I have been training a Spatial Transformer network with DNN on GTRSB dataset. I initially used SGF with momentum and was able to achieve good accuracy.
For further improvements and testing, I decided to change the optimizer to Adam, but strangely I am not seeing any increasing in training or validation accuracy after quite a many epochs.
Is it possible that Adam is not well suited for this dataset? (or in general is it possible for optimizers to work on one dataset but work fine on others?)
Edit: I tried running Adam on a smaller dataset with lower learning rate (initial was 0.01, now I set it to 0.001). On smaller one, it should some increase in accuracy, but on the bigger dataset the issue still persists.
Edit 2: Further decreasing the learning rate to 0.0001 makes even Adam work on larger dataset.
Thanks
Best Answer
The benefits of Adam can be marginal, at best. The initial results were strong, but there is evidence that Adam converges to dramatically different minima compared to SGD (or SGD + momentum).

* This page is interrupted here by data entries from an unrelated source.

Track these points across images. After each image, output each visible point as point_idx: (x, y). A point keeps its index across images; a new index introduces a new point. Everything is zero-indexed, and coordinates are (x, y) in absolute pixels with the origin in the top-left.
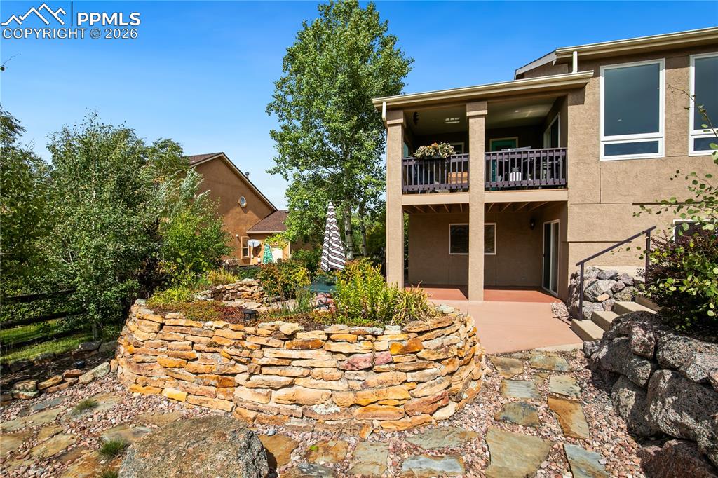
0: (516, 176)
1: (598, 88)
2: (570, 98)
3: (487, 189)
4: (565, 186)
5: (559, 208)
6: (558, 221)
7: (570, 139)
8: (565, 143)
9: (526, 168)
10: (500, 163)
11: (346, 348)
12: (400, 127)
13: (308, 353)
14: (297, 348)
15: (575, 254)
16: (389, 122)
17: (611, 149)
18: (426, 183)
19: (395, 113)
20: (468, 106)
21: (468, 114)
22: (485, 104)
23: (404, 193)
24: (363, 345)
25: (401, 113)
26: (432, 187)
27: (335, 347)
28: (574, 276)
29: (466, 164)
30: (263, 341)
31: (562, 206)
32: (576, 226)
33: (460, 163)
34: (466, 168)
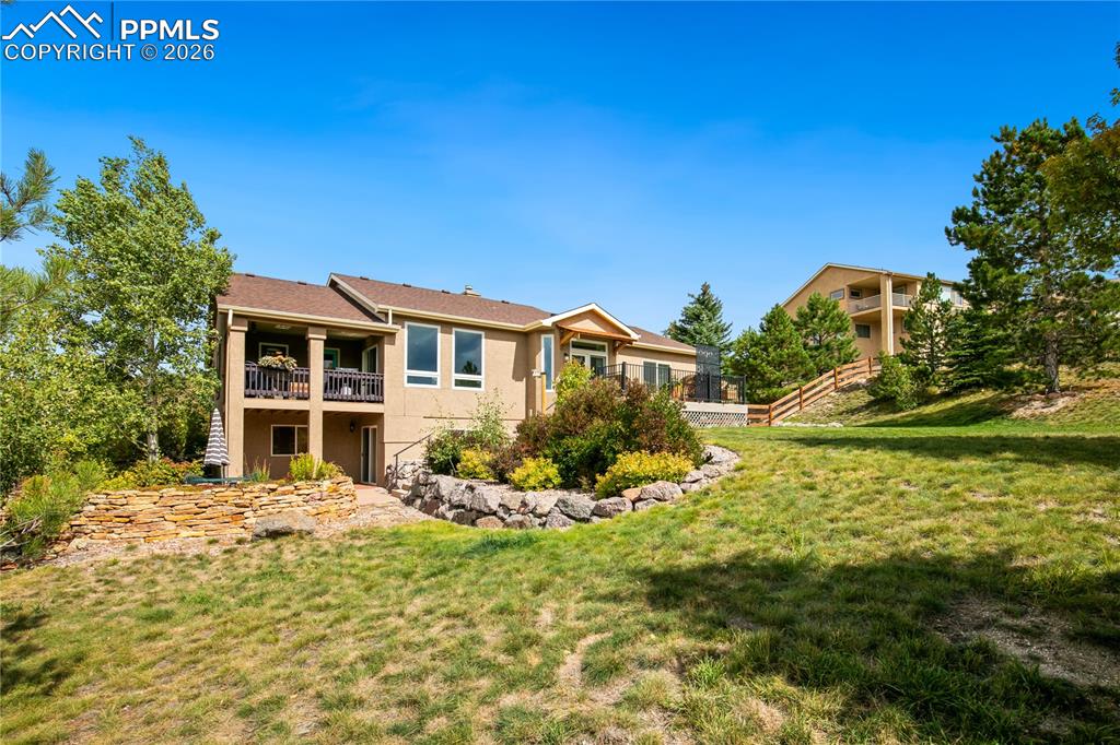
0: (347, 391)
1: (403, 335)
2: (386, 339)
3: (324, 400)
4: (382, 402)
5: (378, 418)
6: (375, 427)
7: (386, 368)
8: (382, 371)
9: (355, 385)
10: (336, 379)
11: (307, 492)
12: (244, 334)
13: (286, 497)
14: (279, 495)
15: (389, 451)
16: (232, 328)
17: (412, 380)
18: (264, 389)
19: (239, 320)
20: (310, 329)
21: (310, 336)
22: (325, 330)
23: (246, 396)
24: (316, 489)
25: (246, 322)
26: (269, 393)
27: (301, 492)
28: (389, 467)
29: (308, 377)
30: (257, 495)
31: (380, 416)
32: (390, 432)
33: (302, 375)
34: (308, 381)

"The Marginal Value of Adaptive Gradient Methods in Machine Learning" Ashia C. Wilson, Rebecca Roelofs, Mitchell Stern, Nathan Srebro, and Benjamin Recht
Speaking from personal experience, Adam can struggle unless you set a small learning rate -- which sort of defeats the whole purpose of using an adaptive method in the first place, not to mention all of the wasted time spent toying with learning rate.